This paper highlights the feasibility study on the utilization of groundnut husk ash as an alternative material for conventional fine aggregate (river sand). For the experimental investigation, mortar mixes were prepared by replacing conventional fine aggregate with groundnut husk ash in percentages of 0, 10, 20, 30, 40, 50 and 60.Tests were carried out to find out the compressive strength, density, water absorption and sorptivity of mortar specimens prepared by partial replacement of natural river sand using groundnut husk ash and a comparison was also made with conventional mortar specimens

Keywords

Groundnut husk ash, Fine aggregate, Compressive strength, Density, Water Absorption ,Sorptivity.

STATED PROBLEM 1
In the abstract on groundnut husk ash, what conventional fine aggregate does the ash replace?
STATED PROBLEM 2
Reproduce the abstract on groundnut husk ash between "This paper highlights" and "Water Absorption ,Sorptivity.", inclusive.

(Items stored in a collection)

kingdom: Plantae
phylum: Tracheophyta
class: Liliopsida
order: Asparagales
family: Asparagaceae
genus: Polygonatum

EXERCISE RESULT 1
River sand.

EXERCISE RESULT 2
This paper highlights the feasibility study on the utilization of groundnut husk ash as an alternative material for conventional fine aggregate (river sand). For the experimental investigation, mortar mixes were prepared by replacing conventional fine aggregate with groundnut husk ash in percentages of 0, 10, 20, 30, 40, 50 and 60.Tests were carried out to find out the compressive strength, density, water absorption and sorptivity of mortar specimens prepared by partial replacement of natural river sand using groundnut husk ash and a comparison was also made with conventional mortar specimens

Keywords

Groundnut husk ash, Fine aggregate, Compressive strength, Density, Water Absorption ,Sorptivity.